The improved agreement, bias and limits of agreement between d’Assignies and Garbowski compared to d’Assignies and Wood indicate that careful choice is required when choosing calibration curves. Given that factors such as the population, acquisition technique and laboratory analysis may all influence the resulting calibration curve, it is important that, if using both 1.5 T and 3 T for estimating LIC within the same hospital/centre, the calibration curves used have been acquired using as similar methodology as possible. However, it should be noted that the bias when using Wood was still below 0.23 mg/g dw and so it still may be clinically acceptable to use Wood for 1.5 T-R2* LIC and d’Assignies for 3 T-R2* LIC. It should also be noted that it is preferable to use 1.5 T R2* for LIC evaluation in patients with high iron overload, as at 3 T the fast signal decay can make R2* estimation challenging.

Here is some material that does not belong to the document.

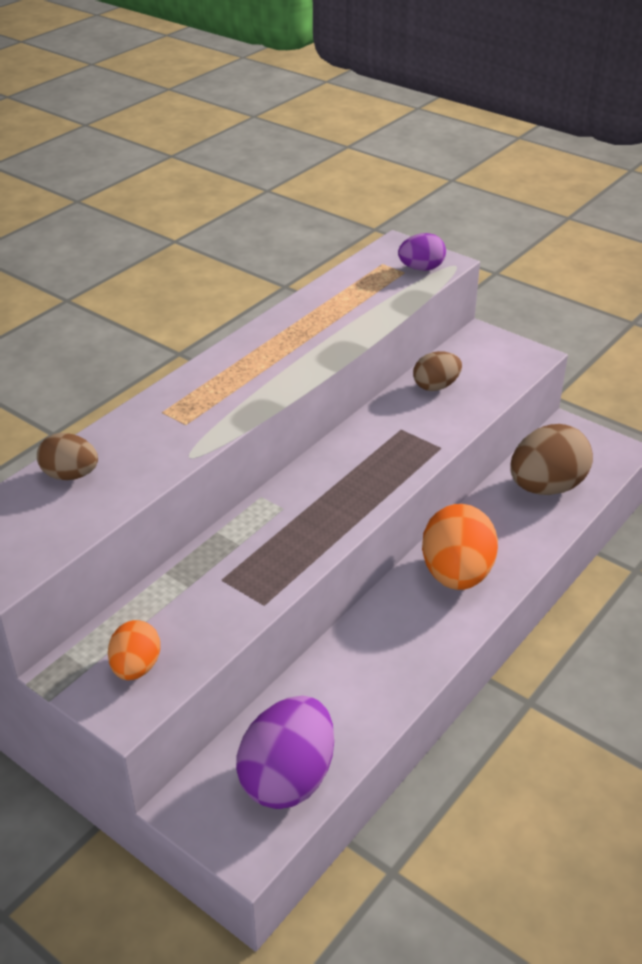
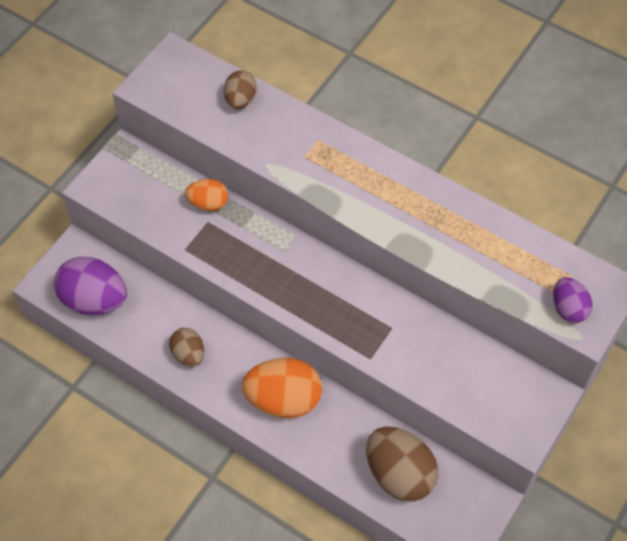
camera: 85 degrees right, 20 degrees up
orange egg [108,620,160,680] -> orange egg moved to [185,179,228,211]
brown egg [413,351,462,391] -> brown egg moved to [169,328,204,367]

There were several limitations to our study. Firstly, no biopsy paired LIC was available, which is currently accepted as the ground truth for LIC. However, 1.5 T-R2* LIC is widely accepted and so it would be hard to ethically justify performing biopsies when 1.5 T-R2* LIC is available. Secondly, this study only involved participants with R2* equivalent to LIC below 2.5 mg/g dw (regardless of R2* to LIC conversion). Given that mild iron overload is considered to be 3. 2 mg/g dw – 7 mg/g dw [10] no participants had iron overload and so are not representative of the majority of people being imaged to establish LIC levels. Further studies are required on participants with higher LICs, but this study will provide a good foundation whilst other studies are awaited. Thirdly, the study only contained 30 participants. However, this was enough to establish correlations and agreements between 1.5 T-R2* LIC and 3 T-R2* LIC. Another limitation of this work is that all data were acquired and analysed using the same techniques. Using different acquisitions technique, and different software, could impact the results.

In conclusion, this study suggests that LIC estimated using R2* measured at 3 T may be similar to LIC measured using R2* at 1.5 T. However, care should be taken on which method is used to convert from R2* to LIC.